At this point it is physically impossible to fit a large enough sheave on the gear box or small enough sheave on the electric motor to reduce the speed below approximately 6 (six) SPM.
On some lower volume fluid production (100 bbls. and less) beam pumping wells it is difficult, if not impossible, to maintain constant production without tagging bottom at all times to keep them from "gas locking". The unit pumps quite well for a few days with the pump spacing set just off "tag" then stops pumping and the string has to be lowered 12-14" to make it pump again. If the string is not raised up again the "tag" destroys the clutch at the top of the pump (fig. 14) and pump life is short with all too frequent parted rods and tubing failures.
By reducing SPM to match the fluid inflow capability of the formation a more constant effective weight can be kept on the end of the rod string (on top of the traveling ball) so the rods don't contract and cause pump spacing to vary.

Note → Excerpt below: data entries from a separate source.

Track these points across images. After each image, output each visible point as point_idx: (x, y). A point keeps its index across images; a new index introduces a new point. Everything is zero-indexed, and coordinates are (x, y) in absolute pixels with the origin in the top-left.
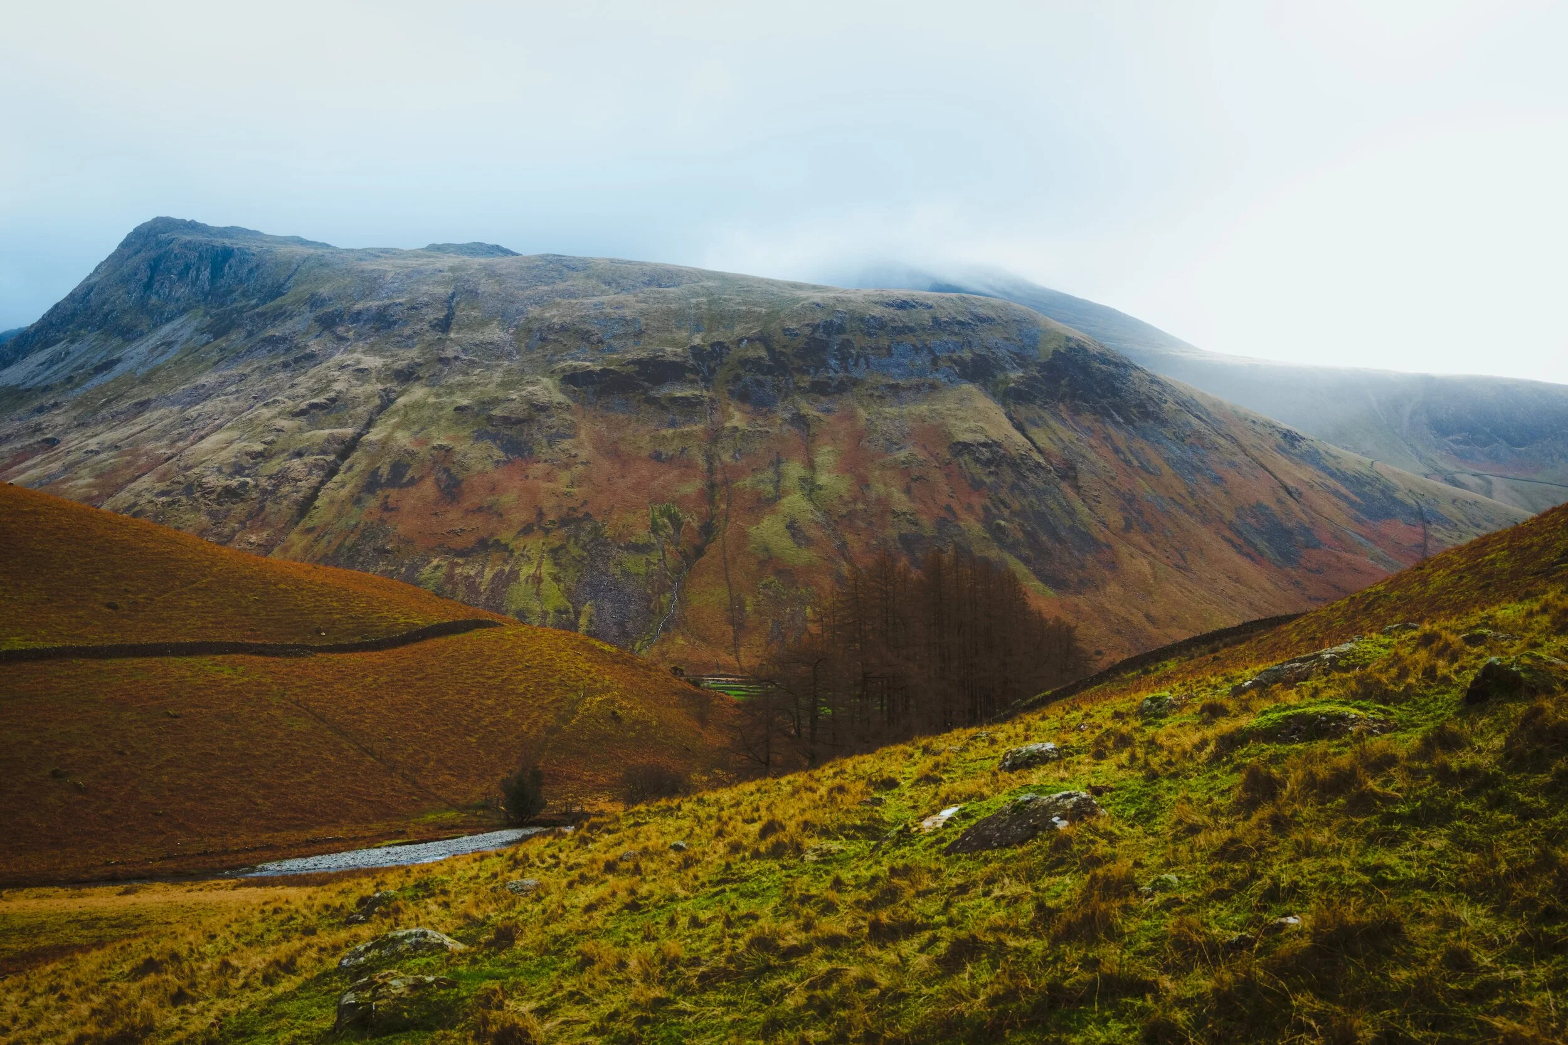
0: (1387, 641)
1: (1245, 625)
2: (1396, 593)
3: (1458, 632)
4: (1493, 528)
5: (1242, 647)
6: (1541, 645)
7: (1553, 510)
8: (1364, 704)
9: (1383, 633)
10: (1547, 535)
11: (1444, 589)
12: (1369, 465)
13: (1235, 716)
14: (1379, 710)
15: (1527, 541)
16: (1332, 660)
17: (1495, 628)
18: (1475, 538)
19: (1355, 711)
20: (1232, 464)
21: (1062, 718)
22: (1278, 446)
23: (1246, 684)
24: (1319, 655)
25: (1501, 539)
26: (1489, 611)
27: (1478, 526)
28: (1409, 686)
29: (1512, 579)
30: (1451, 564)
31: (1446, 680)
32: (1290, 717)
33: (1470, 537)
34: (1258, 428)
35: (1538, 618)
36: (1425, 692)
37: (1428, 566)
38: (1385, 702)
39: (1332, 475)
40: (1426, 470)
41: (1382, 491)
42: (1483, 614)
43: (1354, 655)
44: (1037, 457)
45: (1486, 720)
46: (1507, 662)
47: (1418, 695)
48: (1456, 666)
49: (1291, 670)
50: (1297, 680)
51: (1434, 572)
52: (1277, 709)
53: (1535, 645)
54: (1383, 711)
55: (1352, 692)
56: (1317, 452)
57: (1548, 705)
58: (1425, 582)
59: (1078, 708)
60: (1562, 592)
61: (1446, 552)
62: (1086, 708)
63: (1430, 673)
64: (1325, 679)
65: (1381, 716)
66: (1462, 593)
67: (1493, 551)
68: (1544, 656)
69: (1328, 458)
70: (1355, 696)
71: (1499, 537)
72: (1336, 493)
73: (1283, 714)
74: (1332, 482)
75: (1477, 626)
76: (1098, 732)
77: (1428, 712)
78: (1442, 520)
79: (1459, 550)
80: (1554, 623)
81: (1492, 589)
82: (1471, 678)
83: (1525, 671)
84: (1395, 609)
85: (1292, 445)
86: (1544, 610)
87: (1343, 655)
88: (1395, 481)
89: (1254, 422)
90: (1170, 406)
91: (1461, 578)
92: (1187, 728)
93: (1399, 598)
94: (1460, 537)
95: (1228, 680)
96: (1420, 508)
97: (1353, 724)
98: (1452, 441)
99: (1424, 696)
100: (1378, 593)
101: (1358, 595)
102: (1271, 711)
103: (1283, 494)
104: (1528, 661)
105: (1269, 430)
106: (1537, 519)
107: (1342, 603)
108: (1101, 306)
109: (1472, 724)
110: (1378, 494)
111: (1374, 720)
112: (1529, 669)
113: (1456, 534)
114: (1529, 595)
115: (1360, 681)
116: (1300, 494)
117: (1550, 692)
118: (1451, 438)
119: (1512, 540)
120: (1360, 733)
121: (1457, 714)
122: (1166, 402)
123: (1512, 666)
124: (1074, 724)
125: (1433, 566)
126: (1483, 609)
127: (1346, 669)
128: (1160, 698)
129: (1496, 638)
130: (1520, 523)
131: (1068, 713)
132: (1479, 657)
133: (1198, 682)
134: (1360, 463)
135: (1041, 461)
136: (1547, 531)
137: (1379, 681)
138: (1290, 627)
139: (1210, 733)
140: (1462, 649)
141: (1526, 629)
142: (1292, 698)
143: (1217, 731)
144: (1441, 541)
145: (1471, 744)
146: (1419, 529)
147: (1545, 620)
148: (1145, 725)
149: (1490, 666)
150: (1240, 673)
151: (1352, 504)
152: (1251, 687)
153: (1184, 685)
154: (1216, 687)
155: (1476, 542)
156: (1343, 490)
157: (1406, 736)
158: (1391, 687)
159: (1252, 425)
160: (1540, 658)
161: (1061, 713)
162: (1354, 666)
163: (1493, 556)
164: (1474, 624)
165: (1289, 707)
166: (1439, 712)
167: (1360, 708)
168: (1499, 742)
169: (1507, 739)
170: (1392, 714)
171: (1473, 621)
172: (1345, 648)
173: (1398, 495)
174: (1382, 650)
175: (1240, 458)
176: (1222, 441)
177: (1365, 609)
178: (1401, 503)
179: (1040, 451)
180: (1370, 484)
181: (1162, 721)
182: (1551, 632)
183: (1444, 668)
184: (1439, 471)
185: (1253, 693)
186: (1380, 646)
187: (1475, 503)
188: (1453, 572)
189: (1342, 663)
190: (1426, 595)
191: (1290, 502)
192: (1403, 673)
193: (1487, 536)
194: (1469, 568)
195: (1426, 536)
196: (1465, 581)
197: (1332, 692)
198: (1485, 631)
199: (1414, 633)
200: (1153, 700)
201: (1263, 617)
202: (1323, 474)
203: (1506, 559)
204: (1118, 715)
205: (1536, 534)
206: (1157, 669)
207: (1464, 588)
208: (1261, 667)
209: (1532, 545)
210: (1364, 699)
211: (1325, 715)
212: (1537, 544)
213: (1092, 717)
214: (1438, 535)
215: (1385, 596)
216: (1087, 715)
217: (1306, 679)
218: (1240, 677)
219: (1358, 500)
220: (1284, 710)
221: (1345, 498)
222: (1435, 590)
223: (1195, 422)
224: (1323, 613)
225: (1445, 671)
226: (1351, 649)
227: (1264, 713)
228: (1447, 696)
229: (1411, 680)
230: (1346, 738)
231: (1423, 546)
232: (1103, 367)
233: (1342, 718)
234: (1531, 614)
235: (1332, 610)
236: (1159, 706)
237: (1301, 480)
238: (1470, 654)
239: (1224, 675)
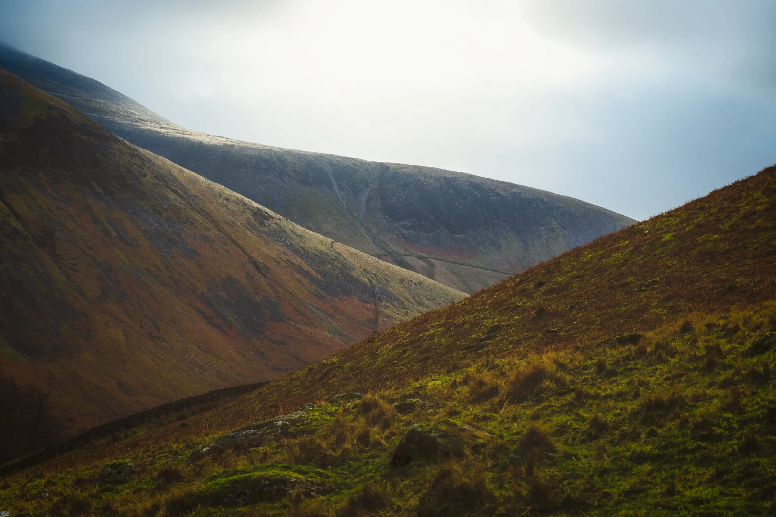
0: (334, 409)
1: (212, 393)
2: (349, 364)
3: (392, 401)
4: (434, 307)
5: (208, 414)
6: (458, 413)
7: (483, 292)
8: (304, 468)
9: (331, 402)
10: (477, 314)
11: (390, 361)
12: (329, 244)
13: (189, 481)
14: (318, 473)
15: (461, 320)
16: (283, 426)
17: (425, 397)
18: (418, 315)
19: (296, 475)
20: (206, 239)
21: (24, 486)
22: (249, 223)
23: (204, 450)
24: (273, 422)
25: (440, 316)
26: (421, 382)
27: (421, 304)
28: (346, 451)
29: (447, 353)
30: (396, 339)
31: (377, 444)
32: (236, 481)
33: (415, 313)
34: (231, 205)
35: (460, 389)
36: (359, 456)
37: (377, 340)
38: (324, 467)
39: (297, 253)
40: (379, 252)
41: (341, 270)
42: (417, 385)
43: (303, 422)
44: (14, 223)
45: (406, 482)
46: (427, 429)
47: (352, 459)
48: (387, 432)
49: (247, 435)
50: (251, 445)
51: (382, 345)
52: (225, 474)
53: (454, 413)
54: (321, 475)
55: (295, 457)
56: (284, 231)
57: (456, 467)
58: (373, 355)
59: (41, 476)
60: (482, 366)
61: (393, 328)
62: (48, 475)
63: (364, 438)
64: (276, 444)
65: (318, 480)
66: (404, 365)
67: (432, 327)
68: (459, 423)
69: (293, 236)
70: (297, 460)
71: (438, 314)
72: (300, 270)
73: (231, 478)
74: (297, 260)
75: (411, 396)
76: (56, 499)
77: (360, 475)
78: (391, 297)
79: (404, 326)
80: (471, 393)
81: (430, 362)
82: (397, 443)
83: (441, 437)
84: (348, 379)
85: (262, 224)
86: (465, 382)
87: (293, 422)
88: (352, 261)
89: (227, 199)
90: (148, 179)
91: (405, 351)
92: (142, 493)
93: (351, 369)
94: (406, 314)
95: (188, 447)
96: (373, 286)
97: (293, 487)
98: (402, 226)
99: (357, 460)
100: (333, 364)
101: (315, 366)
102: (220, 476)
103: (251, 269)
104: (444, 428)
105: (241, 208)
106: (469, 299)
107: (301, 373)
108: (83, 76)
109: (394, 486)
110: (337, 273)
111: (312, 483)
112: (444, 435)
113: (403, 311)
114: (455, 368)
115: (303, 446)
116: (268, 270)
117: (460, 455)
118: (401, 223)
119: (448, 318)
120: (298, 496)
121: (384, 477)
122: (145, 175)
123: (430, 432)
124: (35, 491)
125: (381, 340)
126: (417, 380)
127: (294, 436)
128: (121, 464)
129: (423, 407)
130: (456, 301)
131: (30, 481)
132: (409, 423)
133: (161, 448)
134: (322, 243)
135: (19, 227)
136: (477, 311)
137: (319, 446)
138: (253, 395)
139: (163, 498)
140: (393, 416)
141: (448, 398)
142: (242, 463)
143: (169, 497)
144: (389, 317)
145: (391, 504)
146: (372, 306)
147: (465, 390)
148: (103, 491)
149: (413, 432)
150: (200, 440)
151: (314, 280)
152: (208, 453)
153: (147, 451)
154: (176, 453)
155: (419, 319)
156: (306, 267)
157: (339, 497)
158: (330, 452)
159: (225, 202)
160: (455, 425)
161: (23, 480)
162: (302, 432)
163: (432, 332)
164: (407, 393)
165: (236, 472)
166: (370, 475)
167: (300, 472)
168: (414, 502)
169: (421, 499)
170: (328, 477)
171: (409, 390)
172: (295, 415)
173: (354, 274)
174: (328, 417)
175: (213, 234)
176: (197, 217)
177: (322, 379)
178: (357, 281)
179: (18, 217)
180: (330, 263)
181: (120, 487)
182: (469, 402)
183: (377, 433)
184: (390, 253)
185: (208, 459)
186: (327, 413)
187: (420, 283)
188: (399, 346)
189: (292, 429)
190: (375, 366)
191: (259, 277)
192: (341, 439)
193: (428, 313)
194: (412, 343)
195: (377, 312)
196: (408, 354)
197: (279, 457)
198: (414, 400)
199: (358, 401)
200: (114, 466)
201: (229, 386)
202: (288, 251)
203: (443, 334)
204: (79, 483)
205: (468, 313)
206: (126, 436)
207: (406, 361)
208: (220, 434)
209: (464, 323)
210: (304, 464)
211: (269, 479)
212: (469, 321)
213: (54, 484)
214: (388, 312)
215: (339, 367)
216: (50, 483)
217: (259, 445)
218: (200, 443)
219: (319, 277)
220: (232, 475)
221: (307, 274)
222: (382, 362)
223: (172, 196)
224: (284, 383)
225: (377, 437)
226: (301, 417)
227: (214, 478)
228: (377, 460)
229: (348, 446)
230: (286, 501)
231: (375, 321)
232: (85, 138)
233: (284, 481)
234: (454, 385)
235: (291, 379)
236: (119, 473)
237: (268, 256)
238: (400, 421)
239: (186, 441)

By reducing SPM according to the available fluid production of a well and keeping a pump efficiency in the range of 60%+ (appendix) erratic rod loads could be reduced or eliminated and production maintained without continually "tagging" bottom. Slowing down like this should prevent excess gas being driven into the tubing. This would eliminate the possibility of the tubing flowing above the pump. If the weight of fluid over the plunger were more constant and rod elasticity was better controlled the plunger would continually return to a preset point at the bottom of the stroke. At the slower SPM more time would be allowed for gas separation to happen in the annulus instead of causing interference in the pump. This would keep the unit pumping constantly with no additional adjustments at surface. Prime mover horse power and amperage draw could be reduced as well. At the same time tubing wear would be reduced and pump run time extended (ref. 2). (By shutting the unit down at the time of pump off; this paper shows better pump run times).

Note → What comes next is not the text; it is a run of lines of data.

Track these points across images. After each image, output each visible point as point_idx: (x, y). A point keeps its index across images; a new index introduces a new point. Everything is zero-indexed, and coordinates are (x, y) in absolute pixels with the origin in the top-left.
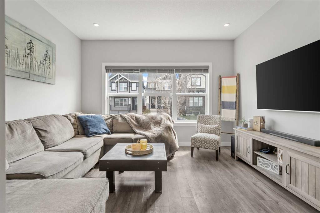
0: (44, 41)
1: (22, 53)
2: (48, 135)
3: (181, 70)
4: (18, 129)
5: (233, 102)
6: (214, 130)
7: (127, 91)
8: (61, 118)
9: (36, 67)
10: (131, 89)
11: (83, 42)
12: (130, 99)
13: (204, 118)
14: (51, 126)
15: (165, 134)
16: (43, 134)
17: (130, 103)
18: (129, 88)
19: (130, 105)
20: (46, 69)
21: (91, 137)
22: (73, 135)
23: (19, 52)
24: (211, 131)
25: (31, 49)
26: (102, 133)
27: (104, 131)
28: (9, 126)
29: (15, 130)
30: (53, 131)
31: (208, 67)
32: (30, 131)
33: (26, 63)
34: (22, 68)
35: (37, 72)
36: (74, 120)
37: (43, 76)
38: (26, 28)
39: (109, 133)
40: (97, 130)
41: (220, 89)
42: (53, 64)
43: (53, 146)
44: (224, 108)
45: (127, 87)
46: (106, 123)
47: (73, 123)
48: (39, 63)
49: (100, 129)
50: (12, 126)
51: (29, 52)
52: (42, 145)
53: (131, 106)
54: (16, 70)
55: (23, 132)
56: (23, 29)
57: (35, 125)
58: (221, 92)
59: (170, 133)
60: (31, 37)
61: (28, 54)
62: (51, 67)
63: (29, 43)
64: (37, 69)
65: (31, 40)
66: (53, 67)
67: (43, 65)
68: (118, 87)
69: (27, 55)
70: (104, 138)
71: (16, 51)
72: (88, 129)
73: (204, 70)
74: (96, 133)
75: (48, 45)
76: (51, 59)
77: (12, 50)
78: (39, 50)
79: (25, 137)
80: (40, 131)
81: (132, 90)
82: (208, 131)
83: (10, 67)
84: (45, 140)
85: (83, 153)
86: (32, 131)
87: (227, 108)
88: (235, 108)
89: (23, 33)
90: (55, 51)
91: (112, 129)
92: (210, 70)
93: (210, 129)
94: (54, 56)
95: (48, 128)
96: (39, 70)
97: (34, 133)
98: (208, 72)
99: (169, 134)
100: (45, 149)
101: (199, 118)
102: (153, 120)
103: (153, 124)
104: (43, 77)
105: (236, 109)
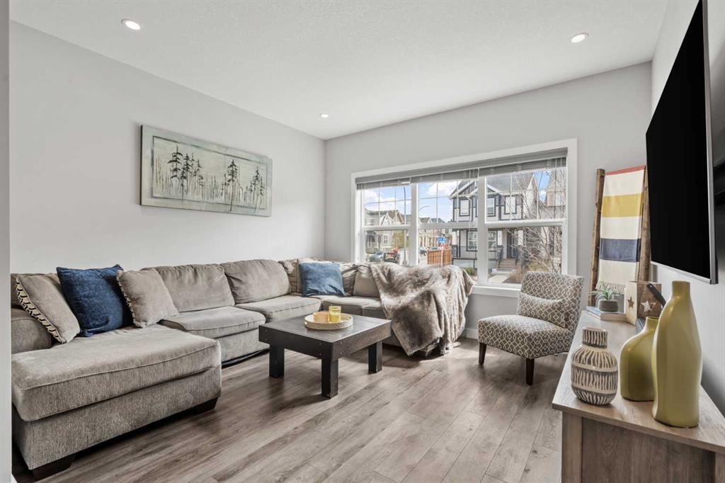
0: (254, 158)
1: (220, 181)
2: (243, 287)
3: (492, 168)
4: (204, 275)
5: (631, 241)
6: (549, 310)
7: (495, 216)
8: (270, 265)
9: (241, 196)
10: (503, 212)
11: (326, 142)
12: (500, 233)
13: (547, 282)
14: (249, 276)
15: (416, 306)
16: (236, 284)
17: (500, 243)
18: (497, 208)
19: (502, 246)
20: (256, 196)
21: (308, 297)
22: (285, 291)
23: (217, 181)
24: (541, 312)
25: (233, 174)
26: (326, 292)
27: (332, 290)
28: (195, 270)
29: (199, 275)
30: (251, 281)
31: (565, 151)
32: (220, 278)
33: (226, 193)
34: (222, 199)
35: (242, 202)
36: (294, 270)
37: (252, 206)
38: (227, 148)
39: (340, 295)
40: (319, 287)
41: (599, 204)
42: (268, 188)
43: (247, 301)
44: (606, 257)
45: (493, 206)
46: (343, 278)
47: (290, 273)
48: (245, 190)
49: (324, 286)
50: (198, 271)
51: (230, 177)
52: (232, 297)
53: (502, 250)
54: (212, 203)
55: (210, 278)
56: (223, 150)
57: (228, 272)
58: (599, 213)
59: (426, 304)
60: (233, 158)
61: (229, 181)
62: (264, 192)
63: (231, 166)
64: (242, 198)
65: (233, 162)
66: (268, 192)
67: (251, 191)
68: (473, 207)
69: (227, 183)
70: (324, 301)
71: (213, 180)
72: (306, 284)
73: (554, 160)
74: (316, 292)
75: (259, 163)
76: (264, 182)
77: (208, 180)
78: (245, 173)
79: (210, 285)
80: (233, 280)
81: (505, 214)
82: (535, 311)
83: (206, 200)
84: (237, 292)
85: (265, 315)
86: (223, 279)
87: (614, 258)
88: (635, 258)
89: (222, 156)
90: (271, 169)
91: (353, 289)
92: (571, 158)
93: (538, 309)
94: (269, 176)
95: (244, 277)
96: (245, 199)
97: (224, 282)
98: (564, 164)
99: (423, 308)
100: (236, 304)
101: (527, 279)
102: (415, 278)
103: (412, 286)
104: (252, 208)
105: (638, 260)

The well chosen for application of the theory came on line at 150 barrels per day and 500 mcf gas then declined to 12.7 barrels per day and 64 mcf gas. A 100" stroke length beam pumping unit was on the well with a 1.5" zero slip pump installed (fig. 14). Other well information is recorded in (table 1) Pumping was very erratic as it continually needed to be respaced in order to make production. Dynamometer cards taken before the slow down were very erratic and unpredictable.